Kindness, courtesy and the expression of human warmth are gifts, precious gems we too seldom meet with. Yet they are easily bestowed. We may not reap an immediate return from our smile, kind word, manifest concern or sincere attention to another, but these gestures send messages that may linger far longer and with greater impact than we imagine. They are a welcome counterpoint to the cold, impersonal and even rude conduct we too often encounter.

In his peerless novels, Charles Dickens created frightfully vicious schoolmasters, industry bosses and orphanage overseers, many of whom were based on his own dark experiences in youth. However, he drew many kindly characters like the incomparable debtor Wilbur Micawber from the kind and generous souls who helped him along the way.
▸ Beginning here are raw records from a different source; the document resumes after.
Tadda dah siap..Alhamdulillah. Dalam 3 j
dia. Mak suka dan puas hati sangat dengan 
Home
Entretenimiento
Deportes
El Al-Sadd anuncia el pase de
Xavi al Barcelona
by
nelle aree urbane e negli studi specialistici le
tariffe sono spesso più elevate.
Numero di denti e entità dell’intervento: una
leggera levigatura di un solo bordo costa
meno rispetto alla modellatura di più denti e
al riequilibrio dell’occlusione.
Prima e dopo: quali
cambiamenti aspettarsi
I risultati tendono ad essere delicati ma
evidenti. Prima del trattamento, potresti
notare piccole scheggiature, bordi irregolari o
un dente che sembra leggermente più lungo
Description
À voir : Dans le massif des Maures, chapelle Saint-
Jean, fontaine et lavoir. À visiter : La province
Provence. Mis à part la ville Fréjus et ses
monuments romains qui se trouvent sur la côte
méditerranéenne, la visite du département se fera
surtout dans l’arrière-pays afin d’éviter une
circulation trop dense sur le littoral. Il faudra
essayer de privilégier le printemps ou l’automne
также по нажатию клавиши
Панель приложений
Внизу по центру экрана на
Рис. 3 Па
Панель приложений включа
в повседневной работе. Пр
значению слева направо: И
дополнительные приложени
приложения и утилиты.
Helen Keller was rescued from a life of ignorance and isolation by Annie Sullivan, her angelically devoted teacher. Sullivan spent her entire subsequent life in Kellers service. Andrew Carnegies parents loved him warmly. His doting uncle became his lifelong teacher and guide. Among his many mentors, partners and employees, Carnegie identified many highly considerate and unselfish friends. One exceptional boss elevated Carnegie at an unprecedented pace through the ranks of one of Americas foremost railway companies because of his confidence and trust in the young Scottish emigrant. On his way to fabulous success, John Jacob Astor, one of Americas first rags-to-riches heroes, met with many men and women of notable goodwill and kindness.
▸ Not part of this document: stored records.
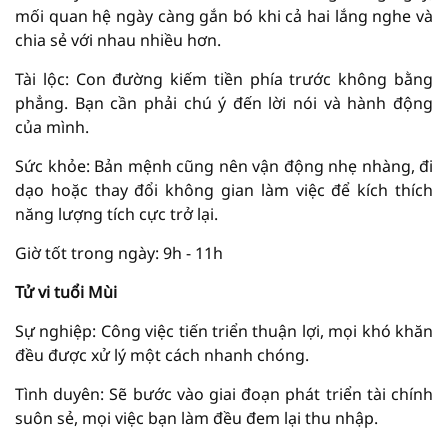
mối quan hệ ngày càng gắn bó khi cả hai lắng nghe và
chia sẻ với nhau nhiều hơn.
Tài lộc: Con đường kiếm tiền phía trước không bằng
phẳng. Bạn cần phải chú ý đến lời nói và hành động
của mình.
Sức khỏe: Bản mệnh cũng nên vận động nhẹ nhàng, đi
dạo hoặc thay đổi không gian làm việc để kích thích
năng lượng tích cực trở lại.
Giờ tốt trong ngày: 9h - 11h
Tử vi tuổi Mùi
Sự nghiệp: Công việc tiến triển thuận lợi, mọi khó khăn
đều được xử lý một cách nhanh chóng.
Tình duyên: Sẽ bước vào giai đoạn phát triển tài chính
suôn sẻ, mọi việc bạn làm đều đem lại thu nhập.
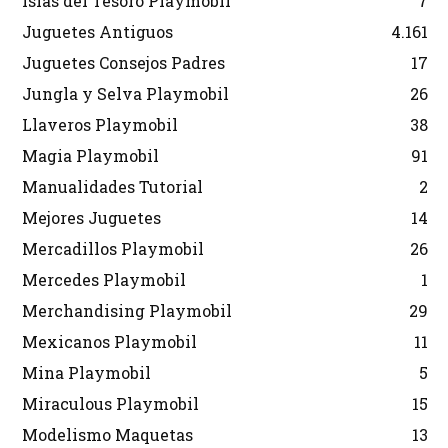
Islas del Tesoro Playmobil
7
Juguetes Antiguos
4.161
Juguetes Consejos Padres
17
Jungla y Selva Playmobil
26
Llaveros Playmobil
38
Magia Playmobil
91
Manualidades Tutorial
2
Mejores Juguetes
14
Mercadillos Playmobil
26
Mercedes Playmobil
1
Merchandising Playmobil
29
Mexicanos Playmobil
11
Mina Playmobil
5
Miraculous Playmobil
15
Modelismo Maquetas
13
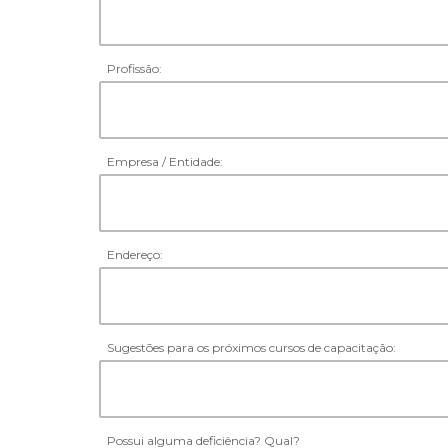
Profissão:
Empresa / Entidade:
Endereço:
Sugestões para os próximos cursos de capacitação:
Possui alguma deficiência? Qual?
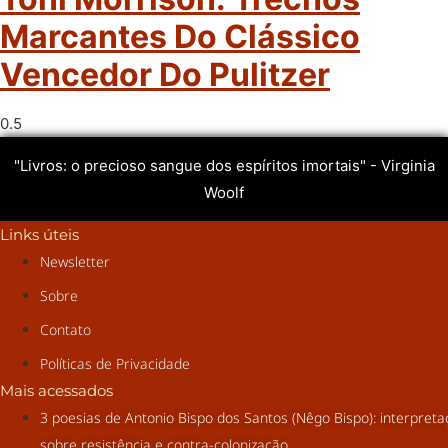
Marcantes Do Clássico
Vencedor Do Pulitzer
"Livros: o precioso sangue dos espíritos imortais" - Virginia
Woolf
Links úteis
Newsletter
Sobre
Contato
Políticas de Privacidade
Mais acessados
3 poesias de Antonio Bispo dos Santos (Nêgo Bispo): interpret
sobre resistência e contra-colonização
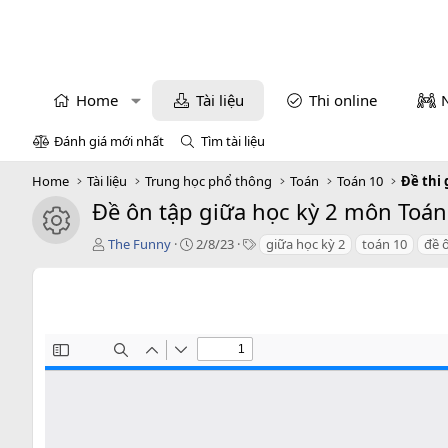
Home
Tài liệu
Thi online
Đánh giá mới nhất
Tìm tài liệu
Home
Tài liệu
Trung học phổ thông
Toán
Toán 10
Đề thi 
Đề ôn tập giữa học kỳ 2 môn Toán
icon tài liệu
T
C
T
The Funny
2/8/23
giữa học kỳ 2
toán 10
đề 
á
r
a
c
e
g
g
a
s
i
t
ả
i
o
n
d
a
t
e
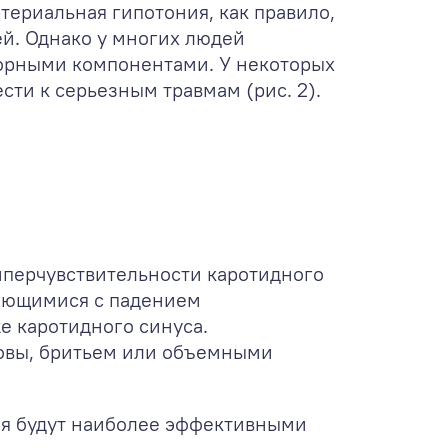
териальная гипотония, как правило,
й. Однако у многих людей
сорными компонентами. У некоторых
ти к серьезным травмам (рис. 2).
перчувствительности каротидного
тающимися с падением
же каротидного синуса.
ловы, бритьем или объемными
ия будут наиболее эффективными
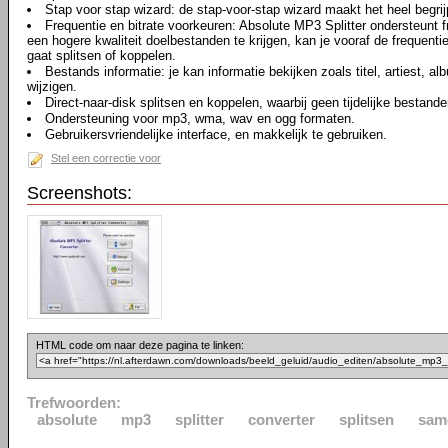
Stap voor stap wizard: de stap-voor-stap wizard maakt het heel begrijp
Frequentie en bitrate voorkeuren: Absolute MP3 Splitter ondersteunt 
een hogere kwaliteit doelbestanden te krijgen, kan je vooraf de frequentie
gaat splitsen of koppelen.
Bestands informatie: je kan informatie bekijken zoals titel, artiest, 
wijzigen.
Direct-naar-disk splitsen en koppelen, waarbij geen tijdelijke bestan
Ondersteuning voor mp3, wma, wav en ogg formaten.
Gebruikersvriendelijke interface, en makkelijk te gebruiken.
Stel een correctie voor
Screenshots:
HTML code om naar deze pagina te linken:
Trefwoorden:
absolute
mp3
splitter
converter
splitsen
sam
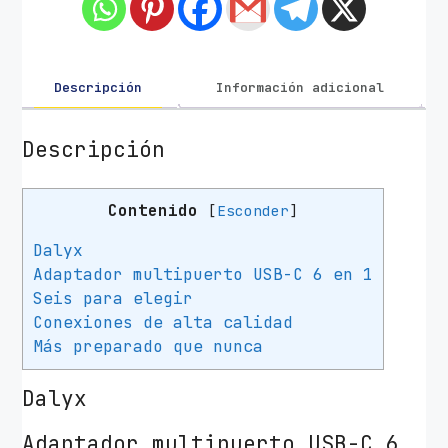
g
U
S
B
Descripción
Información adicional
T
i
Descripción
p
o
Contenido
[
Esconder
]
-
C
Dalyx
T
Adaptador multipuerto USB-C 6 en 1
r
Seis para elegir
u
Conexiones de alta calidad
s
Más preparado que nunca
t
D
Dalyx
a
l
Adaptador multipuerto USB-C 6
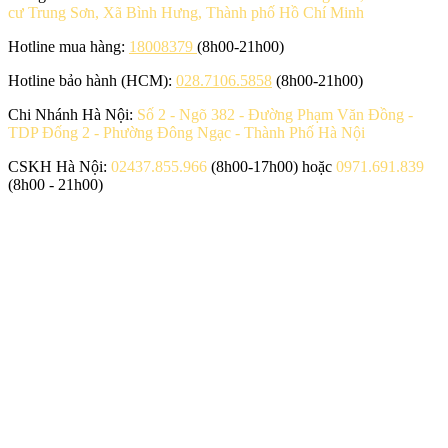
cư Trung Sơn, Xã Bình Hưng, Thành phố Hồ Chí Minh
Hotline mua hàng:
18008379
(8h00-21h00)
Hotline bảo hành (HCM):
028.7106.5858
(8h00-21h00)
Chi Nhánh Hà Nội:
Số 2 - Ngõ 382 - Đường Phạm Văn Đồng -
TDP Đống 2 - Phường Đông Ngạc - Thành Phố Hà Nội
CSKH Hà Nội:
02437.855.966
(8h00-17h00) hoặc
0971.691.839
(8h00 - 21h00)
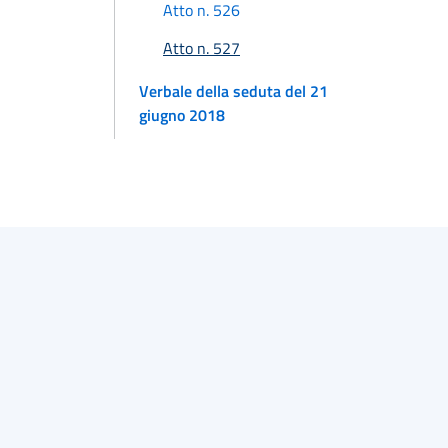
Atto n. 526
Atto n. 527
Verbale della seduta del 21
giugno 2018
Early in the Civil War, a mere boy named Leander Stillwell left the farm to join the Union Army. In his fascinating personal account, "The Story of a Common Soldier of Army Life in the Civil War," he tells how the officers in his Illinois militia unit and two very considerate doctors treated him with exceptional kindness and consideration. His sergeant was a neighbor who watched over him with tender, almost fatherly, concern. In foraging the countryside, Stillwell met with some unfriendly people, but for the most part he was treated generously and respectfully, even by many families in the Confederacy.

One gleans from their lives that Carnegie, Astor, Keller, Stillwell and Nelson Mandela treated people, high and low, with great respect and courtesy. Stories of Abraham Lincolns kindness to all mankind are legion. The Dalai Lama acts consistently with his statement that my religion is very simple. My religion is kindness.
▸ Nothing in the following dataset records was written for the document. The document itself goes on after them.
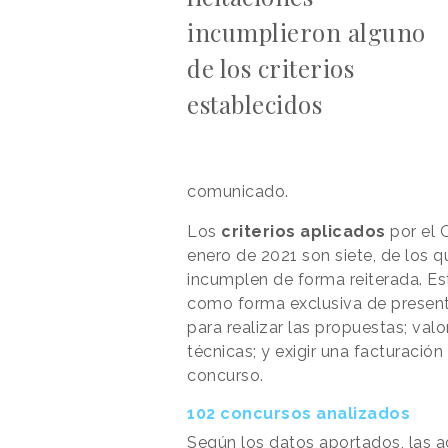
incumplieron alguno
de los criterios
establecidos
comunicado.
Los
criterios aplicados
por el 
enero de 2021 son siete, de los q
incumplen de forma reiterada. Est
como forma exclusiva de presenta
para realizar las propuestas; val
técnicas; y exigir una facturació
concurso.
102 concursos analizados
Según los datos aportados, las 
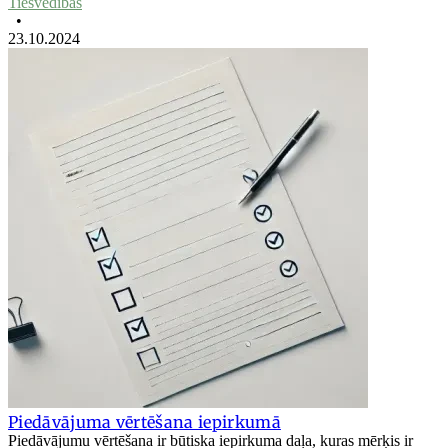
Tiesvedības
•
23.10.2024
Piedāvājuma vērtēšana iepirkumā
Piedāvājumu vērtēšana ir būtiska iepirkuma daļa, kuras mērķis ir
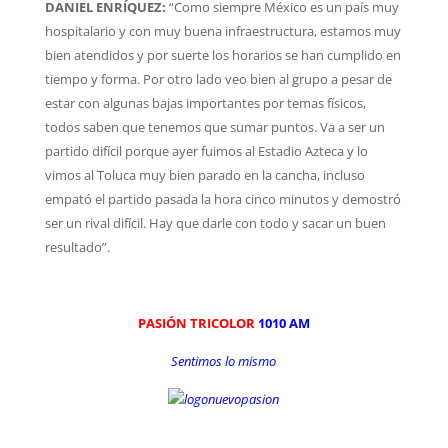
DANIEL ENRÍQUEZ:
“Como siempre México es un país muy
hospitalario y con muy buena infraestructura, estamos muy
bien atendidos y por suerte los horarios se han cumplido en
tiempo y forma. Por otro lado veo bien al grupo a pesar de
estar con algunas bajas importantes por temas físicos,
todos saben que tenemos que sumar puntos. Va a ser un
partido difícil porque ayer fuimos al Estadio Azteca y lo
vimos al Toluca muy bien parado en la cancha, incluso
empató el partido pasada la hora cinco minutos y demostró
ser un rival difícil. Hay que darle con todo y sacar un buen
resultado”.
PASIÓN TRICOLOR
1010 AM
Sentimos lo mismo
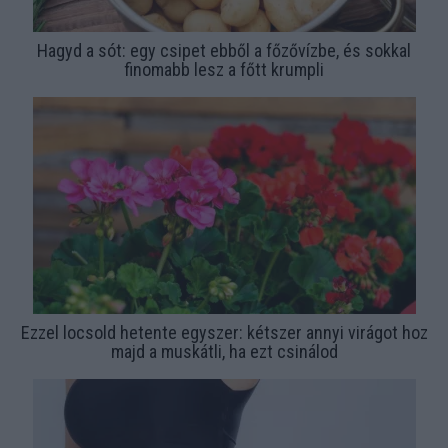
Hagyd a sót: egy csipet ebből a főzővízbe, és sokkal
finomabb lesz a főtt krumpli
Ezzel locsold hetente egyszer: kétszer annyi virágot hoz
majd a muskátli, ha ezt csinálod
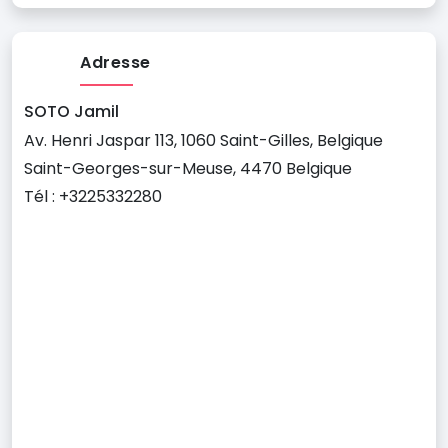
Adresse
SOTO Jamil
Av. Henri Jaspar 113, 1060 Saint-Gilles, Belgique
Saint-Georges-sur-Meuse, 4470 Belgique
Tél : +3225332280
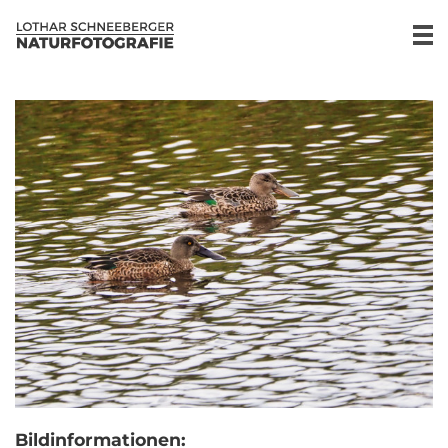
Bildinformationen:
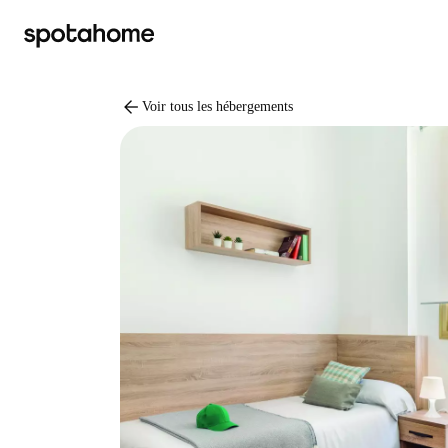
arrow_back
Voir tous les hébergements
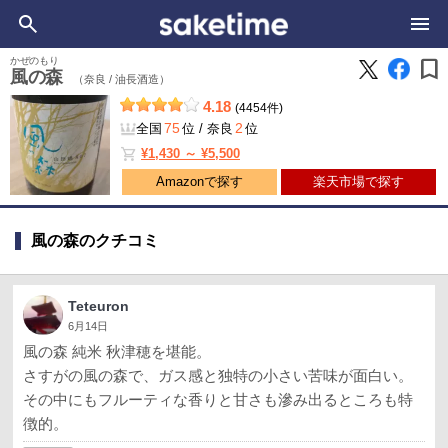
bookmark
かぜのもり
風の森
（奈良 /
油長酒造）
4.18
(4454件)
75
2
全国
位
/
奈良
位
shopping_cart
¥1,430 ～ ¥5,500
Amazonで探す
楽天市場で探す
風の森のクチコミ
Teteuron
6月14日
風の森 純米 秋津穂を堪能。
さすがの風の森で、ガス感と独特の小さい苦味が面白い。
その中にもフルーティな香りと甘さも滲み出るところも特
徴的。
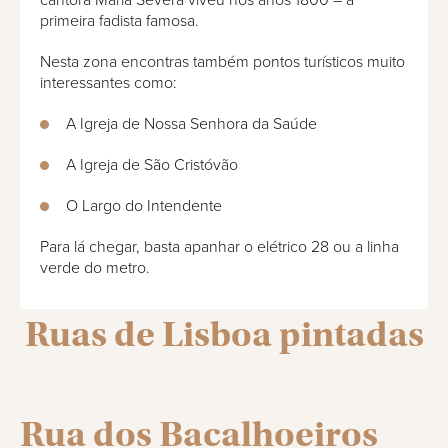
primeira fadista famosa.
Nesta zona encontras também pontos turísticos muito
interessantes como:
A Igreja de Nossa Senhora da Saúde
A Igreja de São Cristóvão
O Largo do Intendente
Para lá chegar, basta apanhar o elétrico 28 ou a linha
verde do metro.
Ruas de Lisboa pintadas
Rua dos Bacalhoeiros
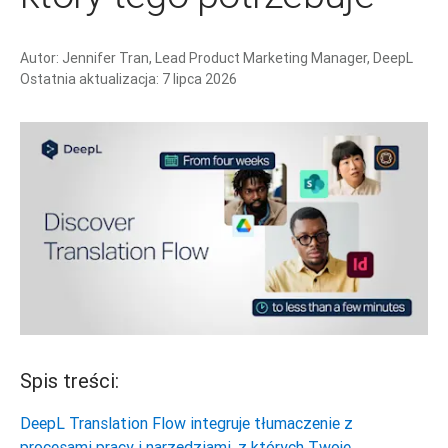
Autor:
Jennifer Tran, Lead Product Marketing Manager, DeepL
Ostatnia aktualizacja:
7 lipca 2026
Spis treści:
DeepL Translation Flow integruje tłumaczenie z
procesami pracy i narzędziami, z których Twoje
Great people grasp the quintessential importance of treating others sincerely, kindly and courteously. This is the very core of Jesus Christs teachings. Christians who overlook them ignore the powerful example of his peerless life.

Almost everyone who has ever told me of meeting a famous or prominent person has described the encounter in terms of how the great person treated him or her. Yet, to that celebrity, the meeting may have been an inconsequential moment in a busy day.

The world at large rarely talks of these simple things. They are certainly not displayed in the violent, smart-mouthed movies and shows paraded before us as depictions of human life. Nor are you likely to find kindness, courtesy or personal warmth in an MBA curriculum. But in the real world, whether in business, at home, on the soccer pitch or any place or time when one human meets another, that encounter will often be judged as much by how they treat each other as by what they did.

Religious figure Ezra Taft Benson often said, People dont care how much you know, until they know how much you care. This little couplet precisely identifies a pivotal law in human relations. Young and old alike will profit greatly from observing this simple but enduring truth.